PROBLEM STATEMENT:
Convert the entries below into a JSON list of strings, one string per line, skipping blank lines and leaving out the picture lines.

RECORDS PROVIDED:
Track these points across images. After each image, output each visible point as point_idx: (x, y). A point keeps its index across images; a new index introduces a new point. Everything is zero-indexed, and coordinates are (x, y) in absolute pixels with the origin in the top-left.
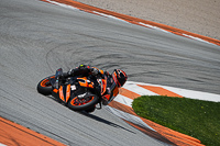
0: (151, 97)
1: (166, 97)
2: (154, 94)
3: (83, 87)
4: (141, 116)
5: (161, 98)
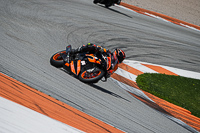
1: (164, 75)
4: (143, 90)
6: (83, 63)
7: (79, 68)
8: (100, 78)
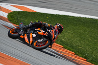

EXERCISE ANSWER:
[
  "Track these points across images. After each image, output each visible point as point_idx: (x, y). A point keeps its index across images; a new index introduces a new point. Everything is zero-indexed, and coordinates are (x, y) in absolute pixels with the origin in the top-left.",
  "0: (151, 97)",
  "1: (166, 97)",
  "2: (154, 94)",
  "3: (83, 87)",
  "4: (141, 116)",
  "5: (161, 98)",
  "1: (164, 75)",
  "4: (143, 90)",
  "6: (83, 63)",
  "7: (79, 68)",
  "8: (100, 78)"
]